• **What you have to do**:
Under this task are some entries; return every one of them exactly.

• **Supplied information**:

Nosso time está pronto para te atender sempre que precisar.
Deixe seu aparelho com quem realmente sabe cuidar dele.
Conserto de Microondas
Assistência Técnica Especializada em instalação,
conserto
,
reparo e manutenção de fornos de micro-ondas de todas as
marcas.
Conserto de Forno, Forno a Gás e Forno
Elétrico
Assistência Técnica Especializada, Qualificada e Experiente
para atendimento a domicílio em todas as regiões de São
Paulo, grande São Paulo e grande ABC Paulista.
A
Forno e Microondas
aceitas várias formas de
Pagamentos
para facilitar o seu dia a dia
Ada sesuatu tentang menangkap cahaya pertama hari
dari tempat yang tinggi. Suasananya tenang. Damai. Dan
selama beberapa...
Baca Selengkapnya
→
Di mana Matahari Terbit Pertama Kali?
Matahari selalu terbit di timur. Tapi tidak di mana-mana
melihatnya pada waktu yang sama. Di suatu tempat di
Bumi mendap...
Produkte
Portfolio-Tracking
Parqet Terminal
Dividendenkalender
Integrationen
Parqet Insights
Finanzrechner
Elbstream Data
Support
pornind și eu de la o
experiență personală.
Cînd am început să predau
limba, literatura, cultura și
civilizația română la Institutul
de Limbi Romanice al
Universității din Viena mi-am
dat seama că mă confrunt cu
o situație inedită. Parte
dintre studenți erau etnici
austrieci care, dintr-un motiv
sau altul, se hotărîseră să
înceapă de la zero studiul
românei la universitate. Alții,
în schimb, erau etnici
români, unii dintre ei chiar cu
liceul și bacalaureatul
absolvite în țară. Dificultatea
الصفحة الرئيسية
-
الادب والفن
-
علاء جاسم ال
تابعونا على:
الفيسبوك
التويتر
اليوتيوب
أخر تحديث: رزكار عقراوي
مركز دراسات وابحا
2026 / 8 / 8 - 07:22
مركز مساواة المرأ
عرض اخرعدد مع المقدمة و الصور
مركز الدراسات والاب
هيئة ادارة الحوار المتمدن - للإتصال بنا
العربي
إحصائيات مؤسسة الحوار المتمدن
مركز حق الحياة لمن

• **Exercise solution**:
Nosso time está pronto para te atender sempre que precisar.
Deixe seu aparelho com quem realmente sabe cuidar dele.
Conserto de Microondas
Assistência Técnica Especializada em instalação,
conserto
,
reparo e manutenção de fornos de micro-ondas de todas as
marcas.
Conserto de Forno, Forno a Gás e Forno
Elétrico
Assistência Técnica Especializada, Qualificada e Experiente
para atendimento a domicílio em todas as regiões de São
Paulo, grande São Paulo e grande ABC Paulista.
A
Forno e Microondas
aceitas várias formas de
Pagamentos
para facilitar o seu dia a dia
Ada sesuatu tentang menangkap cahaya pertama hari
dari tempat yang tinggi. Suasananya tenang. Damai. Dan
selama beberapa...
Baca Selengkapnya
→
Di mana Matahari Terbit Pertama Kali?
Matahari selalu terbit di timur. Tapi tidak di mana-mana
melihatnya pada waktu yang sama. Di suatu tempat di
Bumi mendap...
Produkte
Portfolio-Tracking
Parqet Terminal
Dividendenkalender
Integrationen
Parqet Insights
Finanzrechner
Elbstream Data
Support
pornind și eu de la o
experiență personală.
Cînd am început să predau
limba, literatura, cultura și
civilizația română la Institutul
de Limbi Romanice al
Universității din Viena mi-am
dat seama că mă confrunt cu
o situație inedită. Parte
dintre studenți erau etnici
austrieci care, dintr-un motiv
sau altul, se hotărîseră să
înceapă de la zero studiul
românei la universitate. Alții,
în schimb, erau etnici
români, unii dintre ei chiar cu
liceul și bacalaureatul
absolvite în țară. Dificultatea
الصفحة الرئيسية
-
الادب والفن
-
علاء جاسم ال
تابعونا على:
الفيسبوك
التويتر
اليوتيوب
أخر تحديث: رزكار عقراوي
مركز دراسات وابحا
2026 / 8 / 8 - 07:22
مركز مساواة المرأ
عرض اخرعدد مع المقدمة و الصور
مركز الدراسات والاب
هيئة ادارة الحوار المتمدن - للإتصال بنا
العربي
إحصائيات مؤسسة الحوار المتمدن
مركز حق الحياة لمن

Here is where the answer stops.